An extension authored by House Foreign Affairs Committee chairman Ed Royce will be introduced and considered next week, according to House Majority Leader Kevin McCarthy’s schedule. The underlying bill has been a fundamental plank of U.S. policy toward Iran since 1996, but it is due to expire at the end of the year. President Obama’s nuclear deal with Iran makes its extension a little dicier than usual.

“The Iran Sanctions Act was enacted to curb Tehran’s support for terrorism and its very dangerous weapons proliferation,” Royce said in October. “It should remain in place until the regime stops exporting terror and threatening us and our allies with deadly weapons.”

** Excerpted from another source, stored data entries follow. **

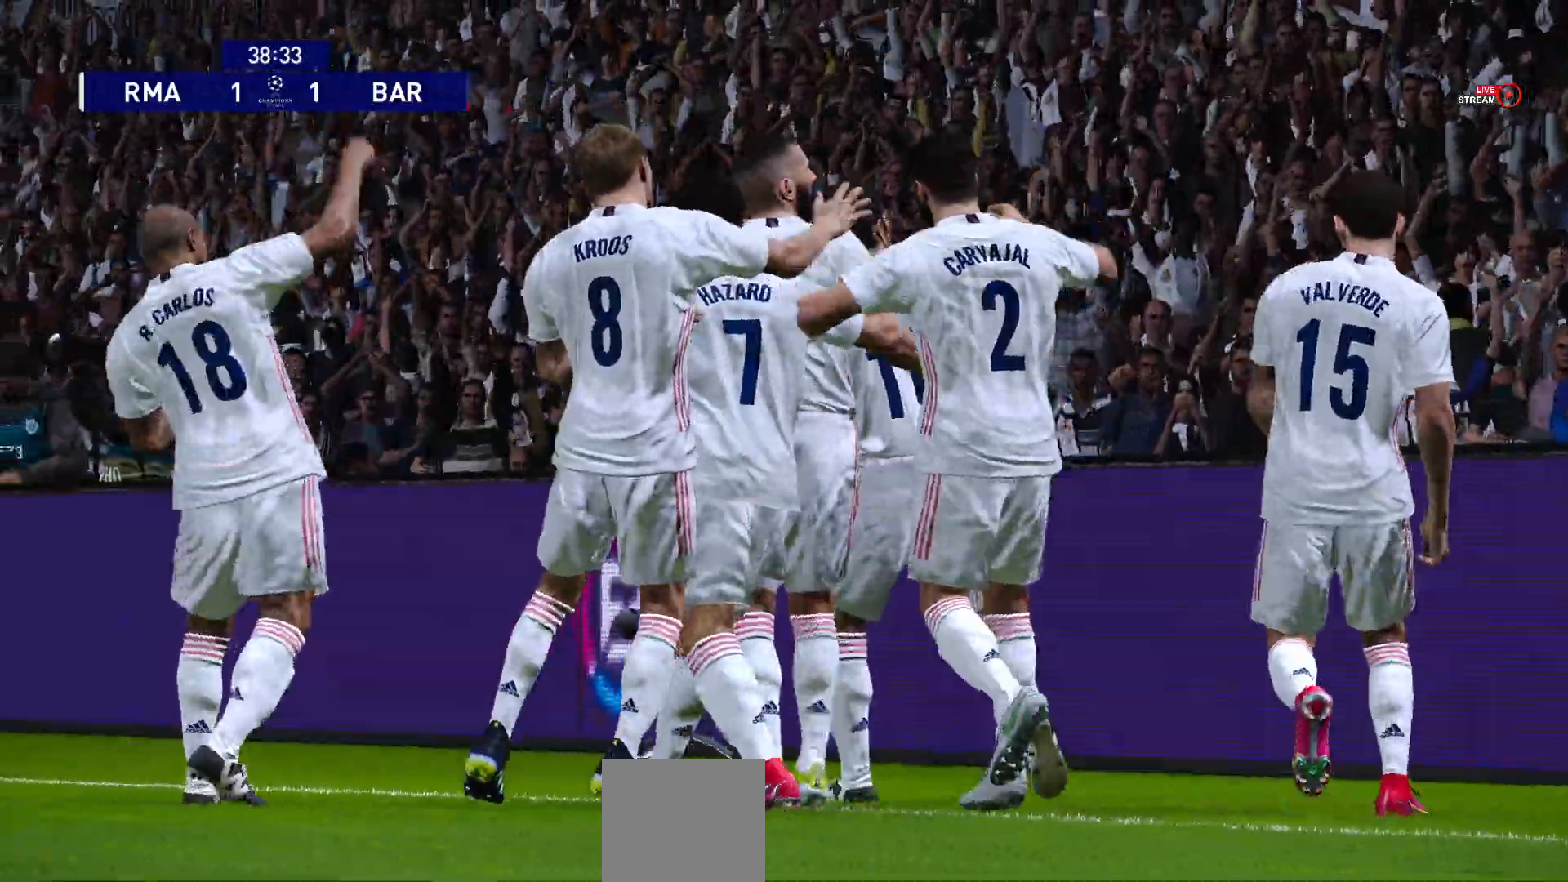
{"buttons": [], "left_stick": "center", "right_stick": "center", "events": [[250, "SELECT", "up"]]}
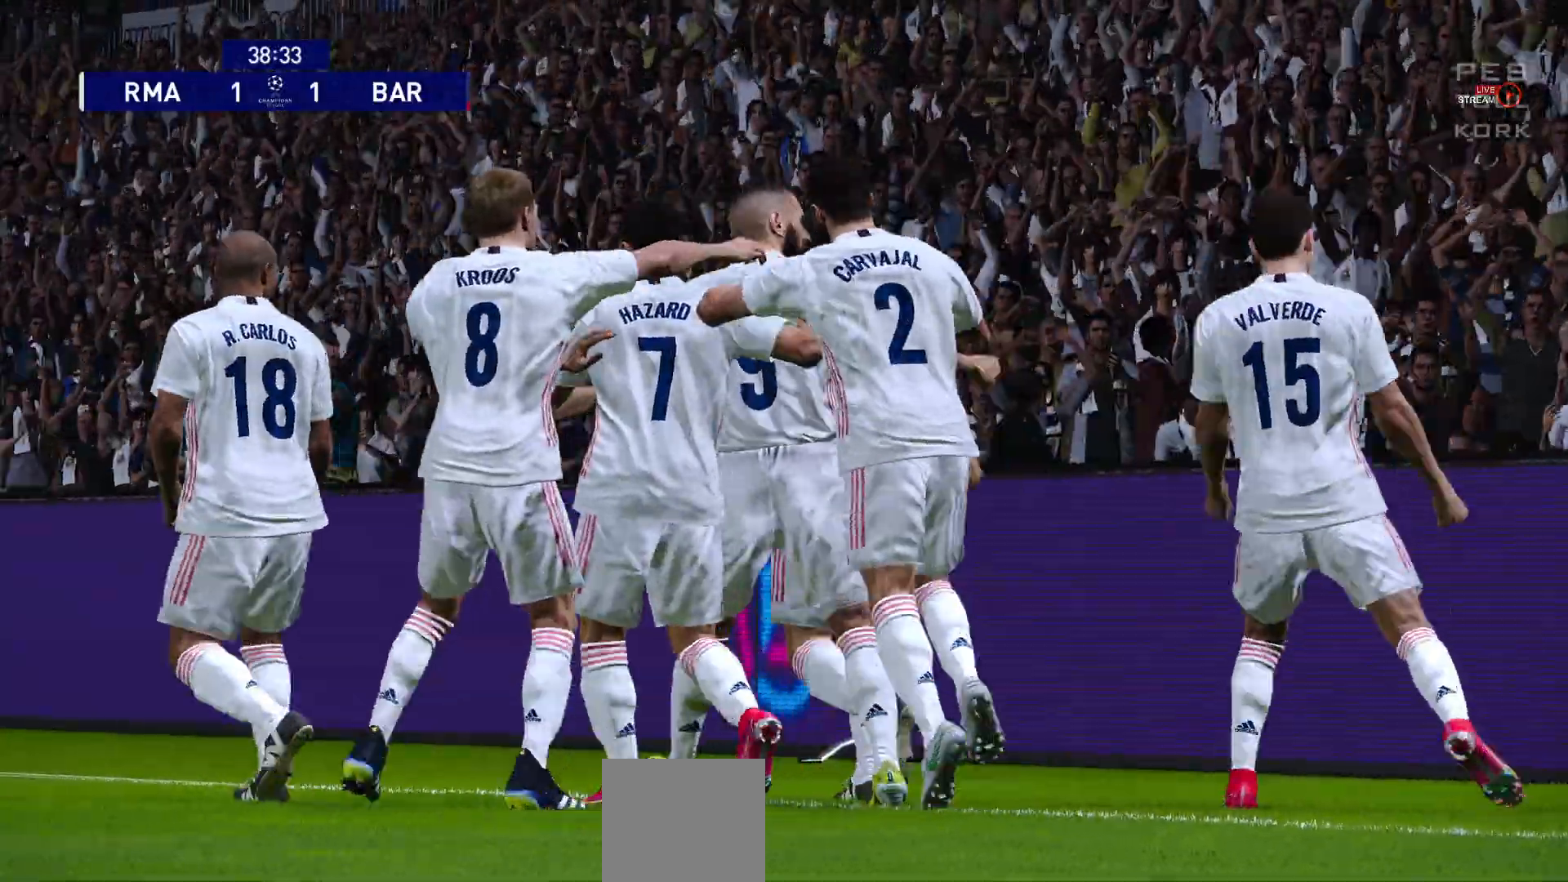
{"buttons": [], "left_stick": "center", "right_stick": "center", "events": []}
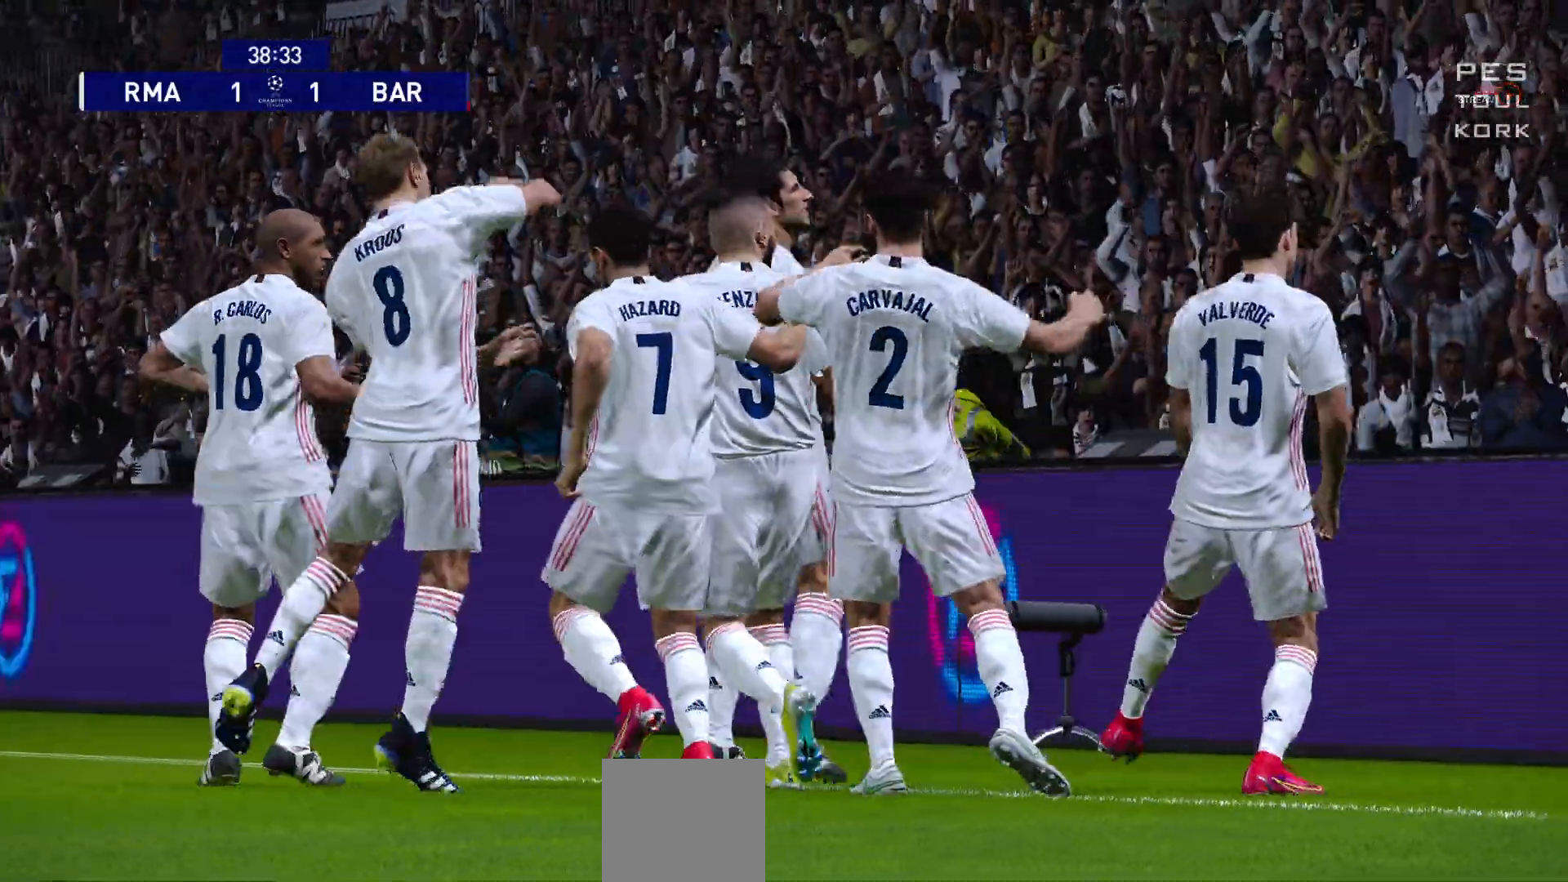
{"buttons": [], "left_stick": "center", "right_stick": "center", "events": []}
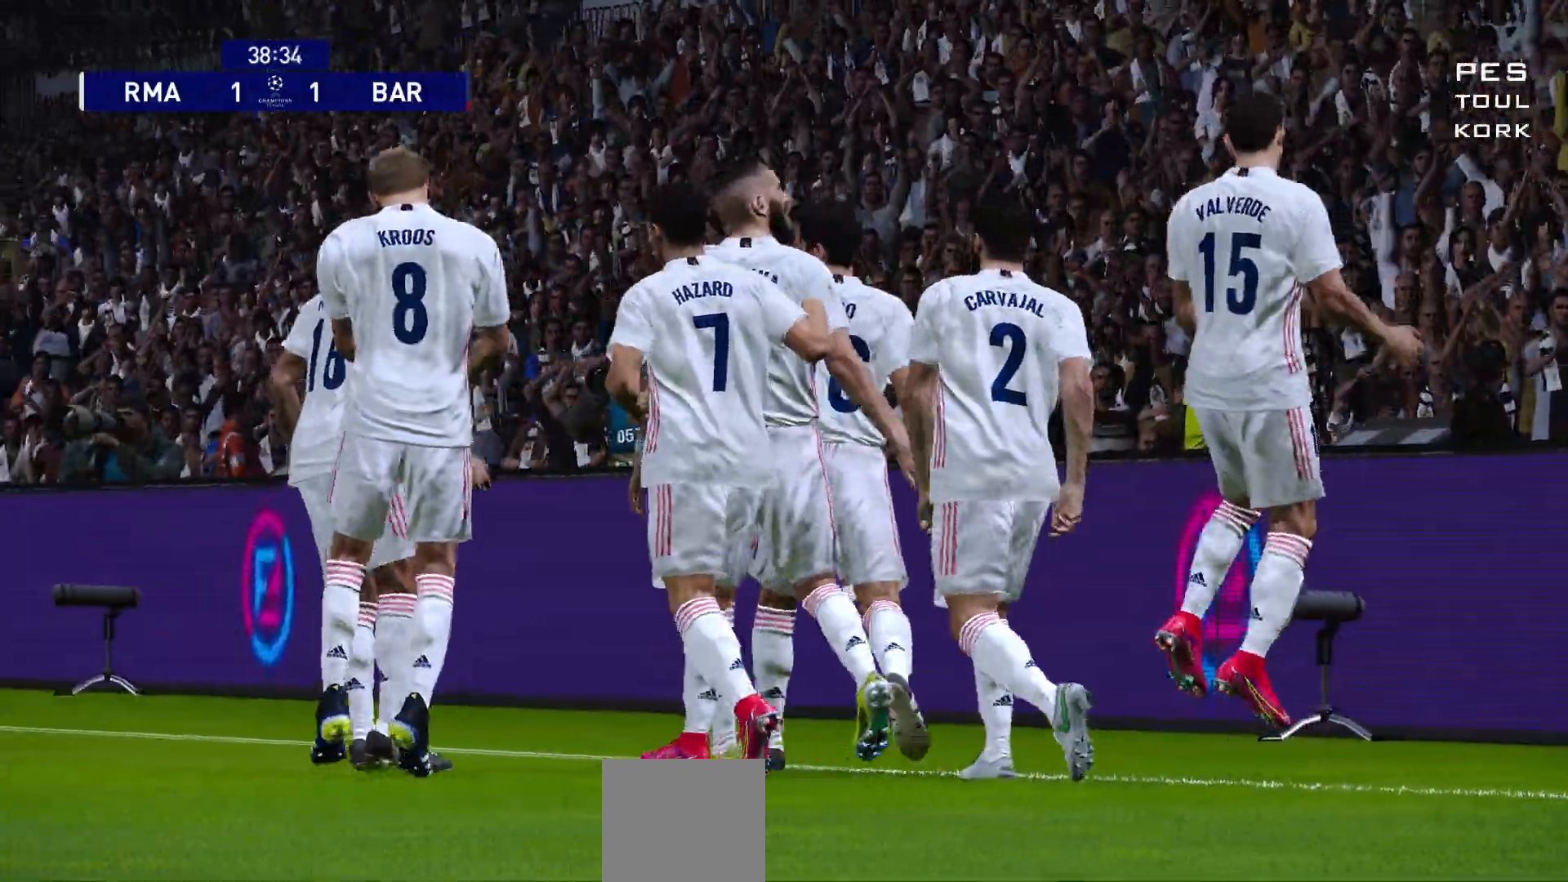
{"buttons": [], "left_stick": "center", "right_stick": "center", "events": [[217, "right_stick", "up-right"], [283, "right_stick", "center"]]}
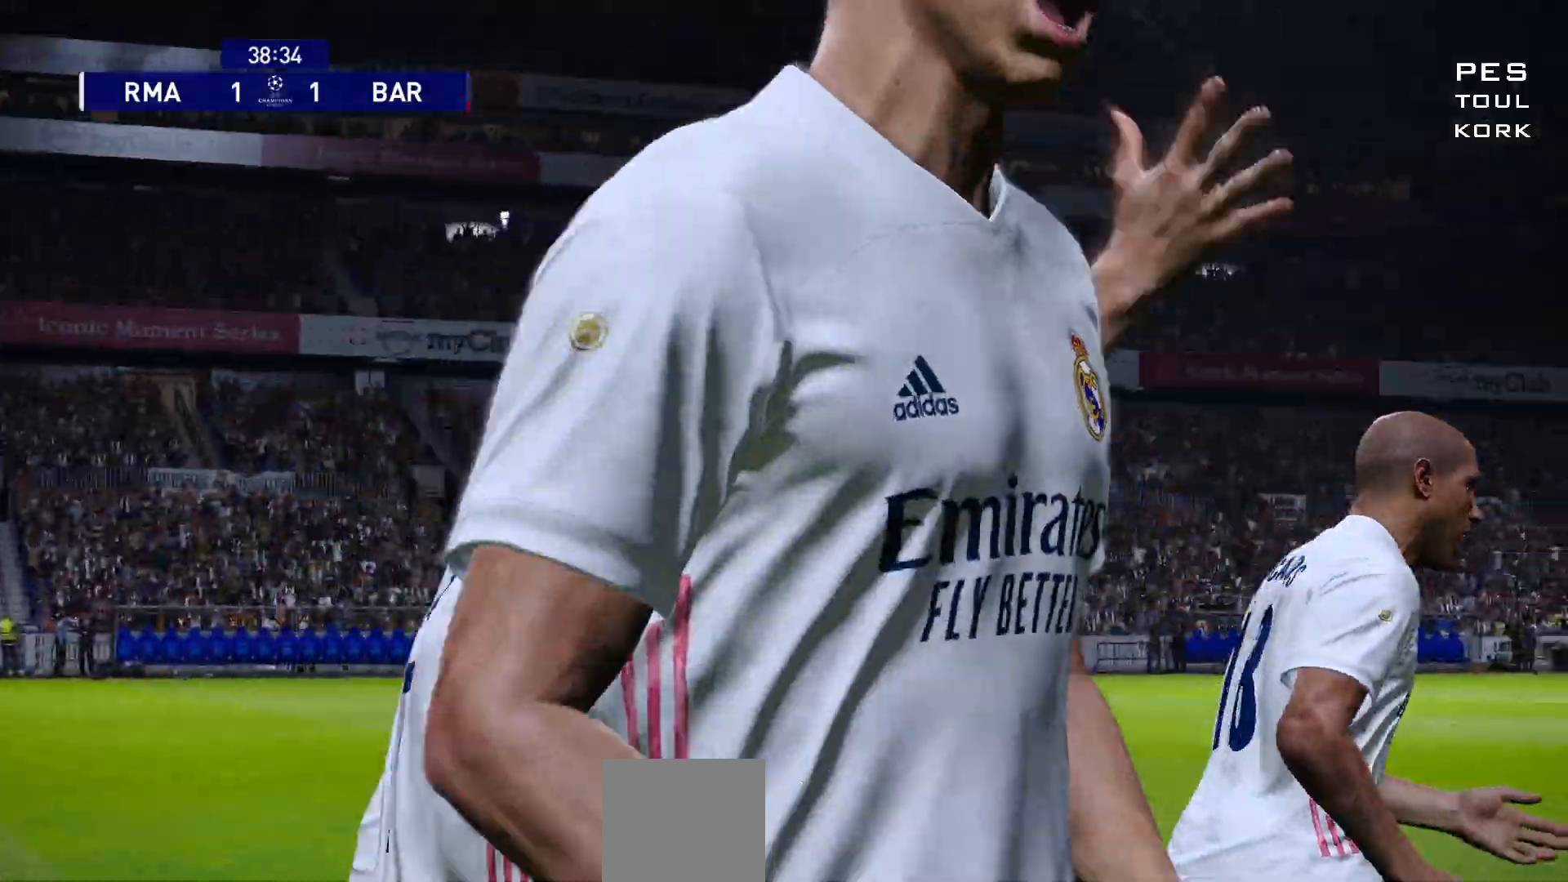
{"buttons": [], "left_stick": "center", "right_stick": "center", "events": [[33, "right_stick", "up"], [200, "right_stick", "center"]]}
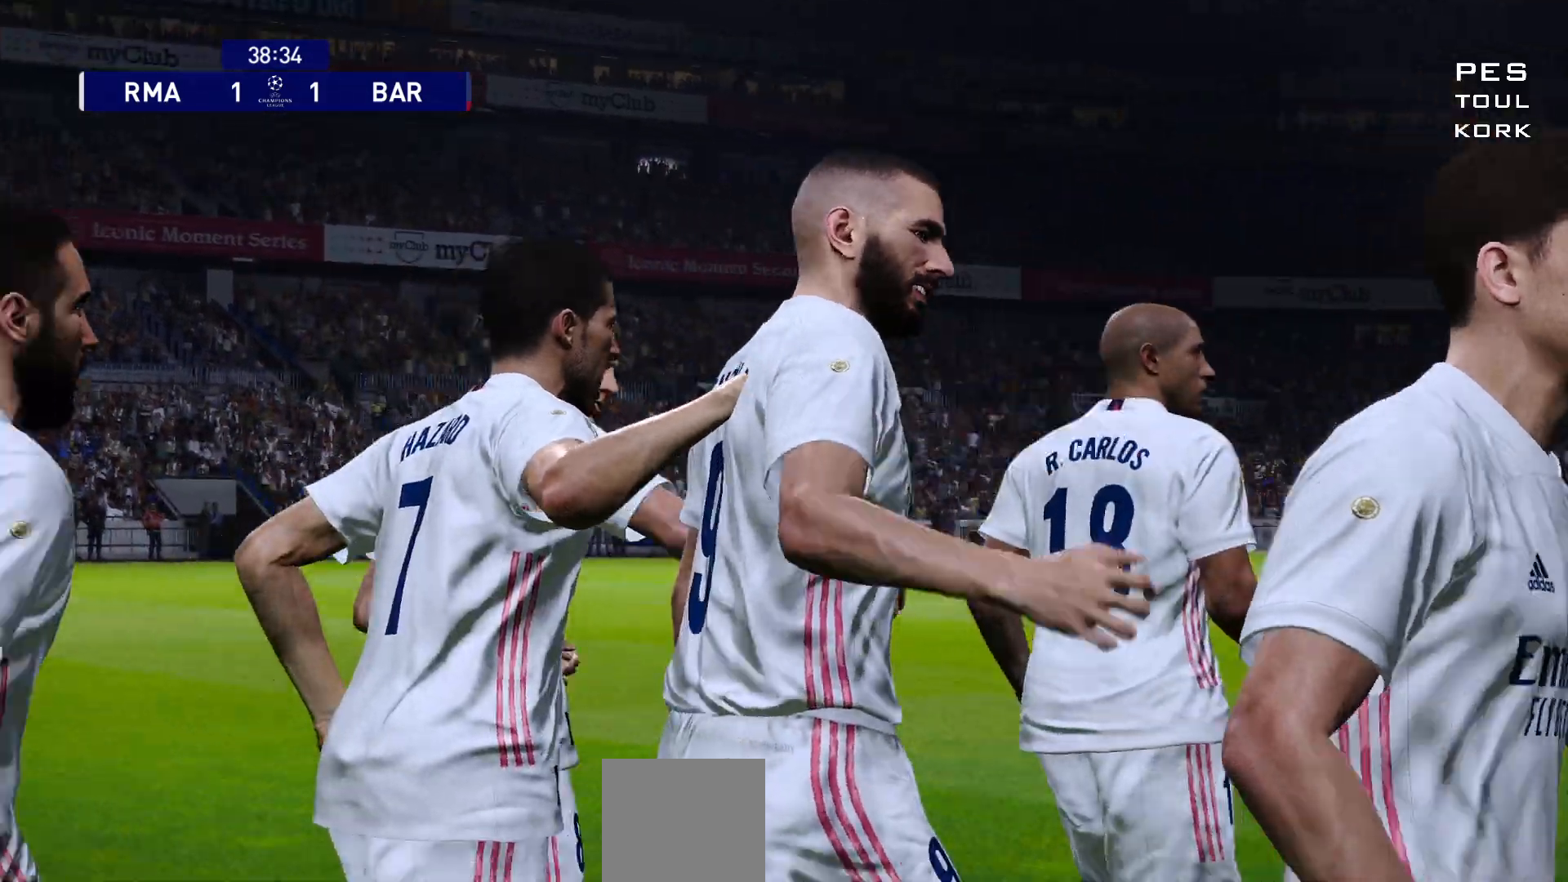
{"buttons": [], "left_stick": "center", "right_stick": "center", "events": []}
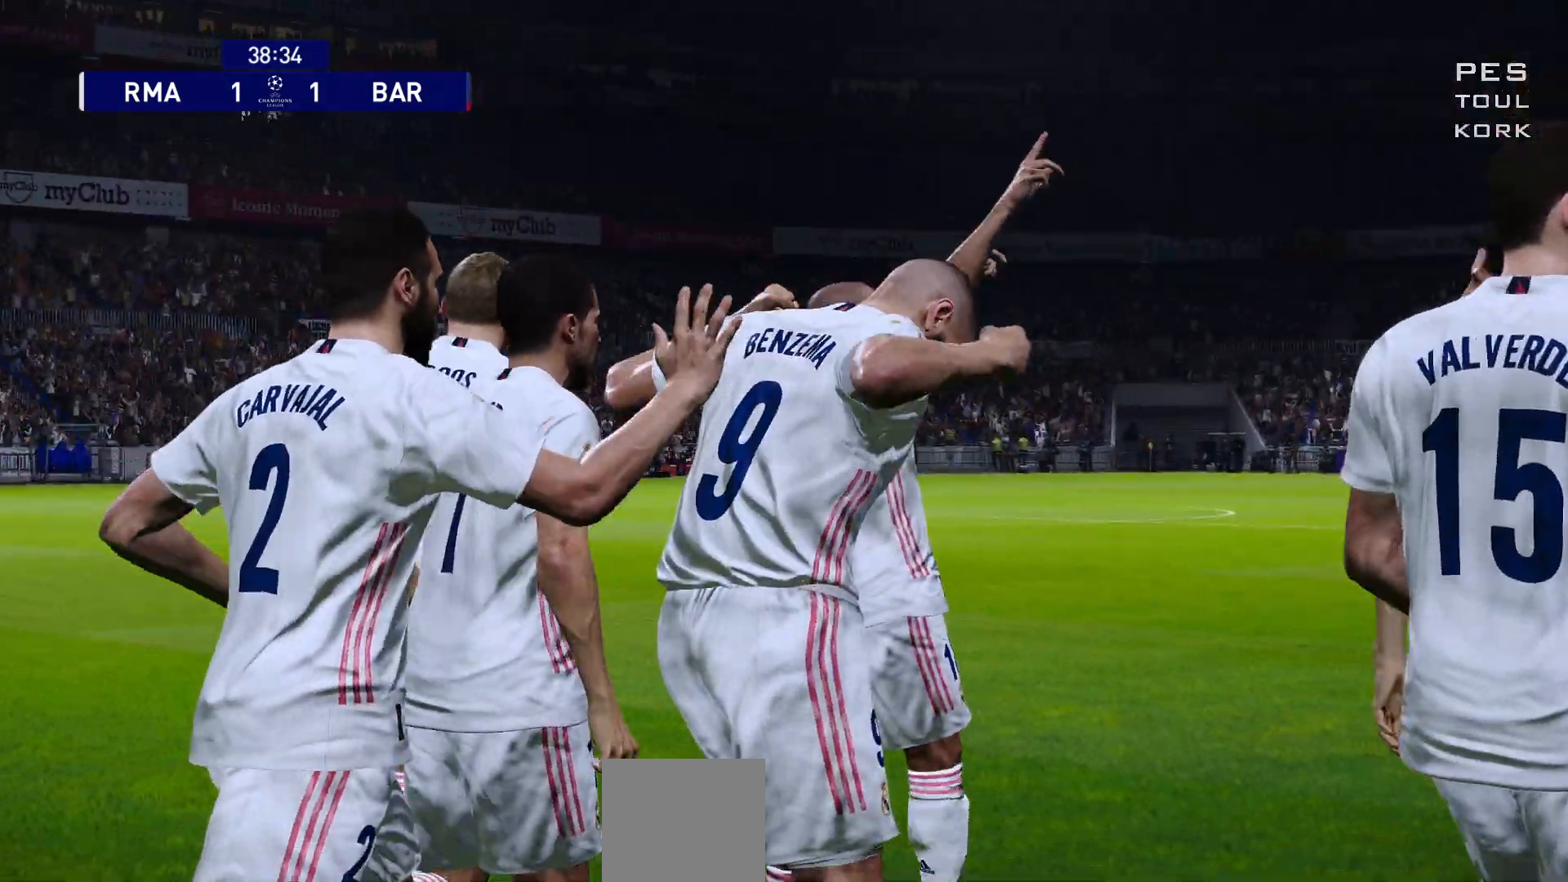
{"buttons": [], "left_stick": "center", "right_stick": "center", "events": []}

The nature of the extension act will be critical, however. A bipartisan group of lawmakers want to add sanctions that target Iran’s ballistic missile program, which has continued to conduct tests since the Iran deal. Other Senate Democrats support extending the sanctions act without any additional policy changes, in part due to concern that Iran would argue that the new sanctions violated the nuclear deal.

“For the United States to maintain its unambiguous ability to immediately snapback sanctions in the coming years, ISA must be renewed or we will surrender this critical capability,” Sen. Richard Blumenthal, D-Conn., wrote in October letter to Senate Majority Leader Mitch McConnell. “Reauthorization is a significant step that will send a strong signal to Iran that the United States remains fully committed to vigorously enforcing the [nuclear deal].”

The Obama administration has argued America has the authority to “snapback” sanctions even if the sanctions act is not extended, but they’re not saying much else about Royce’s bill at the moment. “We’ll decline to comment on legislation before it is introduced,” a State Department spokesperson told the Washington Examiner Thursday.